British Prime Minister David Cameron’s (left) negotiating tactics were termed “clumsy” by one senior EU diplomat, according to a Reuters report, and Lithuanian President Dalia Grybauskaite was even more outspoken, saying, “Not Europe, Brits divided. And they are outside of decision making. Europe is united.”
Chancellor Angela Merkel of Germany, however, held out hope that eventually Britain would reconsider and join the others.
All 17 members of the euro zone, as well as six countries that intend to join it, agreed to negotiate a new treaty separate from that of the EU that would have tougher rules for deficits and debts to help protect the euro zone from the debt crisis. Sweden, Hungary and the Czech Republic said they would have to consult with their parliaments before agreeing to the new treaty.
European Central Bank President Mario Draghi called the agreement a step forward, and was quoted saying, “It’s going to be the basis for a good fiscal compact and more discipline in economic policy in the euro area members. We came to conclusions that will have to be fleshed out more in the coming days.”
While Merkel and French President Nicolas Sarkozy had hoped that the entire EU would sign on to changes in the Lisbon treaty that would embed tighter budget and debt rules for the euro zone within the basic law for the region, Britain refused. It is not part of the euro zone.

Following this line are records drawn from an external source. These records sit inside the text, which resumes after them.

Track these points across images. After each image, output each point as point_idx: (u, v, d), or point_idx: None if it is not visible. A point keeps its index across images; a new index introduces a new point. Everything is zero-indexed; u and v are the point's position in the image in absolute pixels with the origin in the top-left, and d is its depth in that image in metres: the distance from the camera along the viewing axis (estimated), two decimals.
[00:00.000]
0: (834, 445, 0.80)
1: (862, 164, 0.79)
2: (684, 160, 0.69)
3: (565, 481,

Instead, Cameron insisted that guarantees were necessary to protect its financial services industry, which makes up about a tenth of the country’s economy. Sarkozy termed that demand unacceptable, and Cameron suggested that Britain may try to keep euro zone countries from using the European Commission (EC) and the European Court of Justice. He was quoted saying, “Clearly, the institutions of the European Union belong to the European Union; they belong to the 27.”
Britain’s position could lead to pressure for a vote in Britain to leave the EU, which it has been a part of since 1973. While there is pressure both within his party and outside it for such a vote, Cameron opposes the move, saying that it would be disastrous for the country’s interests.

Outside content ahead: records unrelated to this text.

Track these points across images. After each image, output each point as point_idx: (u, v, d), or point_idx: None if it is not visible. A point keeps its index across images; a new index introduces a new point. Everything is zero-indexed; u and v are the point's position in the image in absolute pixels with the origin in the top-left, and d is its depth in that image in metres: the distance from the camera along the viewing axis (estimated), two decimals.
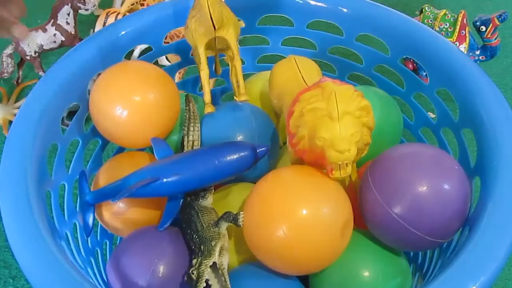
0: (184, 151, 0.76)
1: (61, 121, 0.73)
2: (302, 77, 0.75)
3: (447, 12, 1.17)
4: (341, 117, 0.60)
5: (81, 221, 0.74)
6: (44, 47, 1.22)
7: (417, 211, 0.61)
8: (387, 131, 0.79)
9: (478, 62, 1.16)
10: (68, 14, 1.20)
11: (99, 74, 0.79)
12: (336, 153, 0.60)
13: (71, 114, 0.79)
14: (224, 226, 0.66)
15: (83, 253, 0.75)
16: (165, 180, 0.66)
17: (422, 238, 0.62)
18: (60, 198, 0.72)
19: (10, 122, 1.21)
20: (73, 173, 0.77)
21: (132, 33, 0.83)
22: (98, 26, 1.28)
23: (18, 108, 1.23)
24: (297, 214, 0.61)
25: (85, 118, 0.79)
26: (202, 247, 0.64)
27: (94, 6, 1.22)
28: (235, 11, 0.79)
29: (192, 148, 0.76)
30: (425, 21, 1.19)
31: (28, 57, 1.22)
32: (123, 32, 0.82)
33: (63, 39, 1.22)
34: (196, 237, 0.66)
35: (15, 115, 1.19)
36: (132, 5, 1.29)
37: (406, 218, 0.62)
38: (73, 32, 1.23)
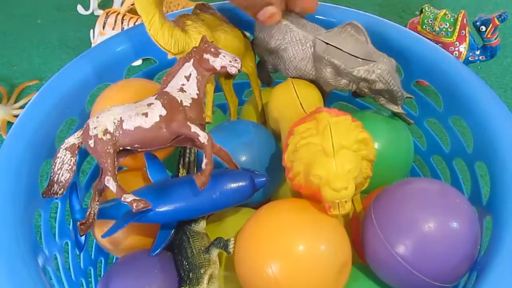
0: (179, 172, 0.74)
1: None
2: (300, 103, 0.72)
3: (447, 12, 1.15)
4: (336, 152, 0.57)
5: (73, 237, 0.72)
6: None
7: (421, 253, 0.58)
8: (396, 157, 0.76)
9: (478, 62, 1.14)
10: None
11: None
12: (332, 192, 0.57)
13: None
14: (214, 252, 0.64)
15: (73, 276, 0.73)
16: (157, 210, 0.63)
17: (425, 282, 0.59)
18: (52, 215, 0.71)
19: (9, 123, 1.19)
20: (68, 191, 0.75)
21: (137, 45, 0.81)
22: (98, 27, 1.27)
23: (18, 108, 1.23)
24: (288, 253, 0.58)
25: None
26: (190, 275, 0.63)
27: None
28: (242, 22, 0.78)
29: (188, 170, 0.74)
30: (425, 21, 1.17)
31: None
32: (125, 45, 0.80)
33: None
34: (186, 263, 0.64)
35: (14, 116, 1.21)
36: (132, 5, 1.28)
37: (409, 260, 0.58)
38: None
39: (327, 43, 0.72)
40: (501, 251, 0.55)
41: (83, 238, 0.70)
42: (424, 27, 1.17)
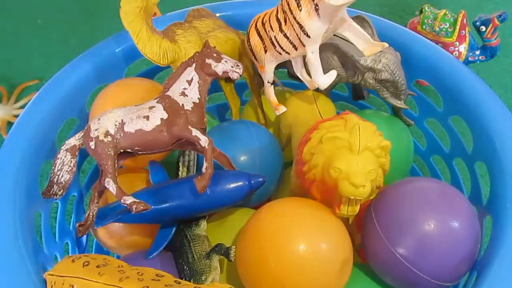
0: (179, 171, 0.74)
1: None
2: (319, 111, 0.74)
3: (447, 12, 1.15)
4: (361, 151, 0.59)
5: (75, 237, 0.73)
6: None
7: (422, 252, 0.58)
8: (396, 157, 0.73)
9: (478, 62, 1.14)
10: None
11: None
12: (351, 187, 0.58)
13: None
14: (215, 258, 0.64)
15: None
16: (153, 207, 0.63)
17: (426, 280, 0.59)
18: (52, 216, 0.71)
19: (9, 123, 1.19)
20: (68, 191, 0.75)
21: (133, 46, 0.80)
22: None
23: (18, 108, 1.22)
24: (290, 251, 0.58)
25: None
26: (192, 281, 0.62)
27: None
28: (242, 23, 0.79)
29: (188, 168, 0.74)
30: (425, 21, 1.17)
31: None
32: (125, 45, 0.80)
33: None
34: (187, 268, 0.64)
35: (14, 116, 1.20)
36: None
37: (410, 259, 0.58)
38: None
39: (334, 35, 0.72)
40: (501, 251, 0.55)
41: (84, 239, 0.71)
42: (424, 27, 1.17)
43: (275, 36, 0.68)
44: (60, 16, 1.56)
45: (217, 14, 0.82)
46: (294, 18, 0.64)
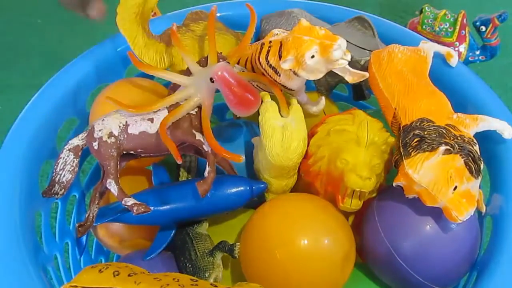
0: (180, 172, 0.74)
1: None
2: (323, 111, 0.75)
3: (447, 12, 1.15)
4: (368, 145, 0.60)
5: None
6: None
7: (420, 255, 0.58)
8: None
9: (478, 62, 1.14)
10: None
11: None
12: (357, 178, 0.59)
13: None
14: (219, 256, 0.64)
15: (73, 276, 0.72)
16: (154, 209, 0.63)
17: (425, 285, 0.59)
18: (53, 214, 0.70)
19: None
20: (68, 191, 0.75)
21: None
22: None
23: None
24: (297, 243, 0.59)
25: None
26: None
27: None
28: (242, 23, 0.78)
29: (190, 169, 0.74)
30: (425, 21, 1.17)
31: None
32: (125, 45, 0.77)
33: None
34: (190, 266, 0.64)
35: None
36: None
37: (408, 261, 0.59)
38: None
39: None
40: (501, 251, 0.56)
41: (83, 239, 0.71)
42: (424, 27, 1.17)
43: (257, 85, 0.69)
44: (60, 16, 1.56)
45: (217, 14, 0.82)
46: (275, 80, 0.65)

While Sarkozy and Merkel intended to put together a treaty that would include euro zone countries and any others that wanted to be included—a group that could encompass 25 countries, with just Britain and possibly Hungary excluded—that did not happen.
Sarkozy said in the report, “This is a summit that will go down in history. We would have preferred a reform of the treaties among 27. That wasn’t possible given the position of our British friends. And so it will be through an intergovernmental treaty of 17, but open to others.”